Following a preliminary range-finding test,Pseudokirchneriella subcapitata was exposed to solutions of the test item at nominal concentrations of 1.0, 3.2, 10, 32 and 100% v/v saturated solution (three replicate flasks per concentration) for 72 hours, under constant illumination and shaking at a temperature of 24 ± 1°C. The test item solutions were prepared by stirring an excess (50 mg/l) of test item in culture medium using a propeller stirrer at approximately 1500 rpm for 24 hours. After the stirring period any undissolved test item was removed by filtration (0.2 µm Sartorius Sartopore filter, first approximate 2 litres discarded in order to pre-condition the filter) to produce a 100% v/v saturated solution of the test item. This saturated solution was then further diluted as necessary, to provide the remaining test groups.

Samples of the algal populations were removed daily and cell concentrations determined for each control and treatment group, using a Coulter^®Multisizer Particle Counter.

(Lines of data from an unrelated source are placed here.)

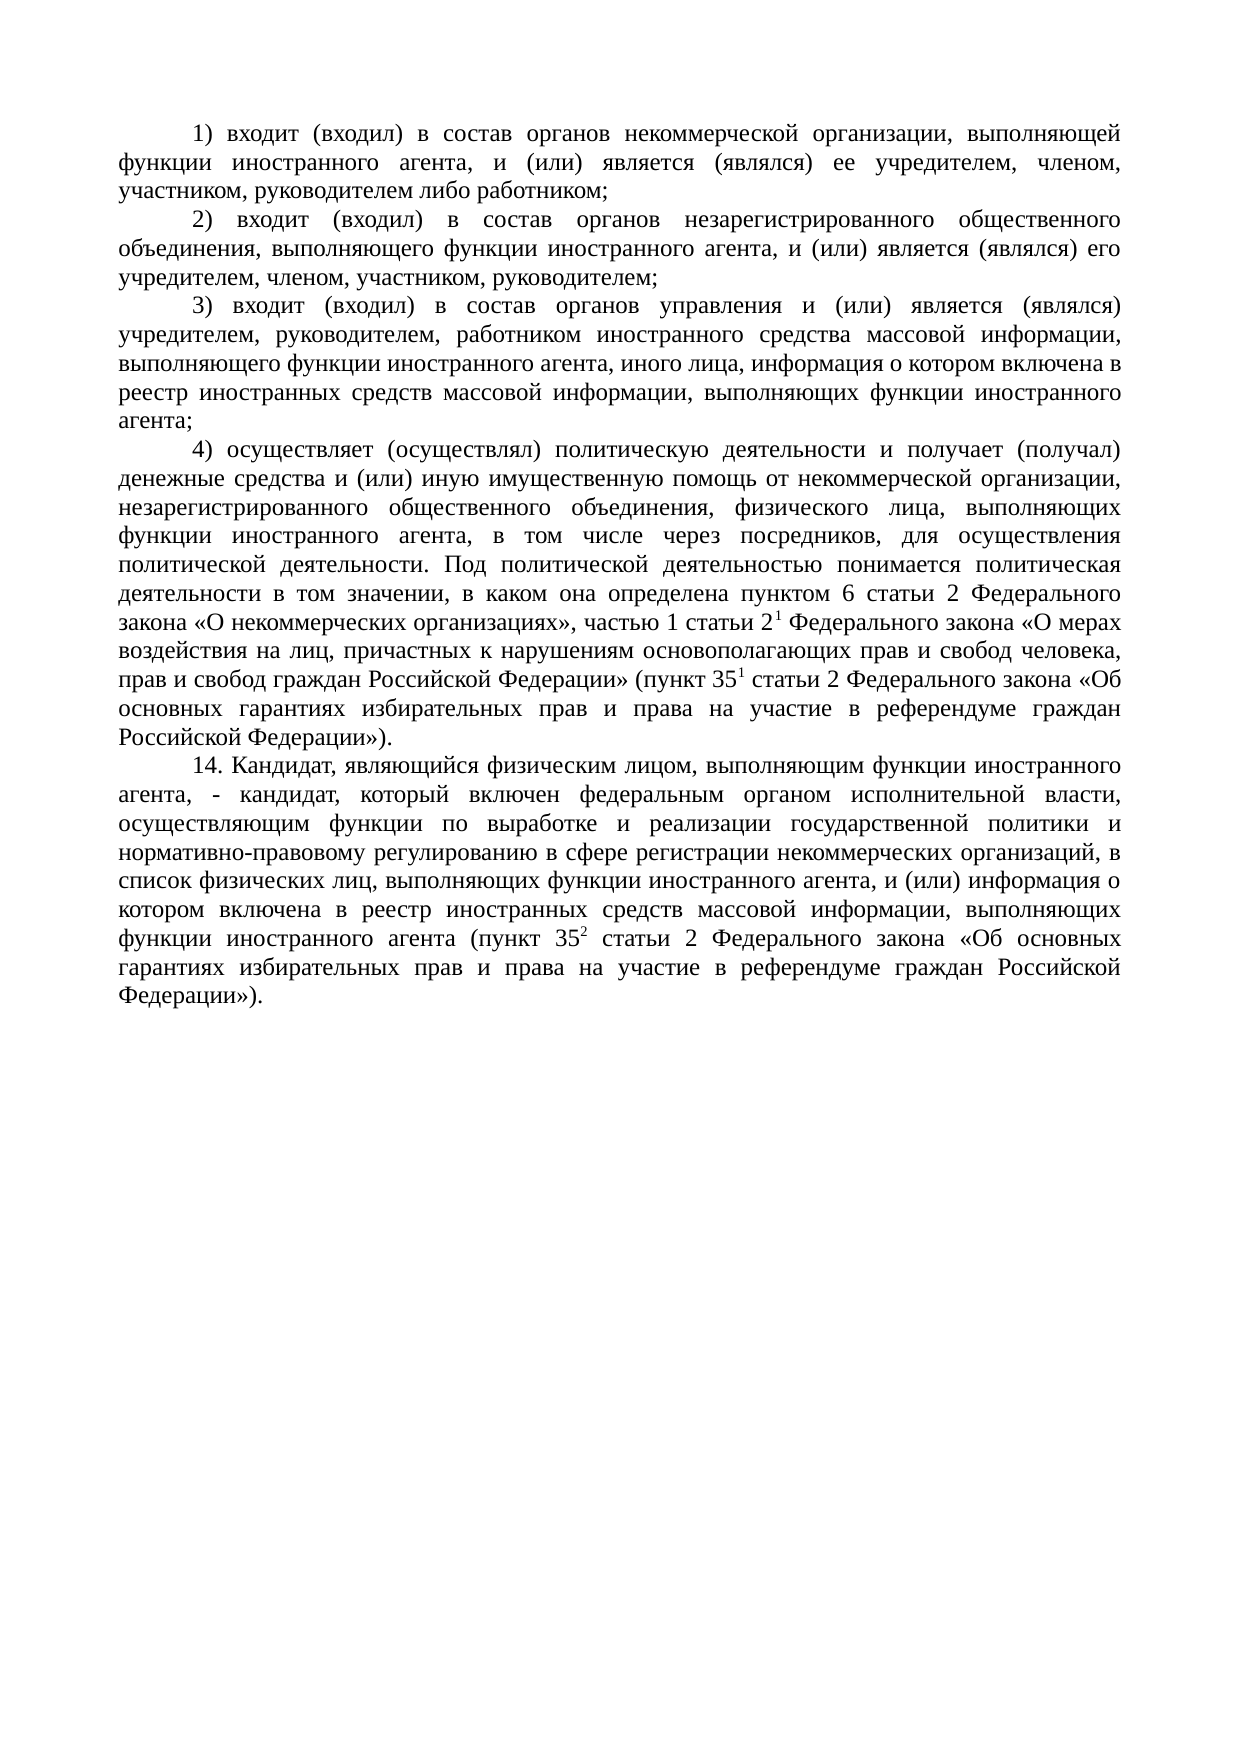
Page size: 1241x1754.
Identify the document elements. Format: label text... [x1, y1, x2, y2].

text 1) входит (входил) в состав органов некоммерческой организации, выполняющей функции иностранного агента, и (или) является (являлся) ее учредителем, членом, участником, руководителем либо работником; [118, 118, 1122, 204]
text 4) осуществляет (осуществлял) политическую деятельности и получает (получал) денежные средства и (или) иную имущественную помощь от некоммерческой организации, незарегистрированного общественного объединения, физического лица, выполняющих функции иностранного агента, в том числе через посредников, для осуществления политической деятельности. Под политической деятельностью понимается политическая деятельности в том значении, в каком она определена пунктом 6 статьи 2 Федерального закона «О некоммерческих организациях», частью 1 статьи 21 Федерального закона «О мерах воздействия на лиц, причастных к нарушениям основополагающих прав и свобод человека, прав и свобод граждан Российской Федерации» (пункт 351 статьи 2 Федерального закона «Об основных гарантиях избирательных прав и права на участие в референдуме граждан Российской Федерации»). [118, 434, 1122, 751]
text 3) входит (входил) в состав органов управления и (или) является (являлся) учредителем, руководителем, работником иностранного средства массовой информации, выполняющего функции иностранного агента, иного лица, информация о котором включена в реестр иностранных средств массовой информации, выполняющих функции иностранного агента; [118, 291, 1122, 434]
text 2) входит (входил) в состав органов незарегистрированного общественного объединения, выполняющего функции иностранного агента, и (или) является (являлся) его учредителем, членом, участником, руководителем; [118, 204, 1122, 291]
text 14. Кандидат, являющийся физическим лицом, выполняющим функции иностранного агента, - кандидат, который включен федеральным органом исполнительной власти, осуществляющим функции по выработке и реализации государственной политики и нормативно-правовому регулированию в сфере регистрации некоммерческих организаций, в список физических лиц, выполняющих функции иностранного агента, и (или) информация о котором включена в реестр иностранных средств массовой информации, выполняющих функции иностранного агента (пункт 352 статьи 2 Федерального закона «Об основных гарантиях избирательных прав и права на участие в референдуме граждан Российской Федерации»). [118, 751, 1122, 1009]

Exposure of Pseudokirchneriella subcapitata to the test item gave the following results:

Response Variable	EC50 (% v/v Saturated Solution)	No Observed Effect Concentration (NOEC) (% v/v Saturated Solution)	Lowest Observed Effect Concentration (LOEC) (% v/v Saturated Solution)
Growth Rate	>100	32	100
Yield	>100	32	100

Analysis of the test preparations at 0 and 72 hours showed measured test concentrations of less than the limit of quantitation (LOQ) of the analytical method employed were obtained which was determined to be 0.00013 mg/l. This does not infer that no test item was in solution, just that which was, was at a concentration of less than 0.00013 mg/l.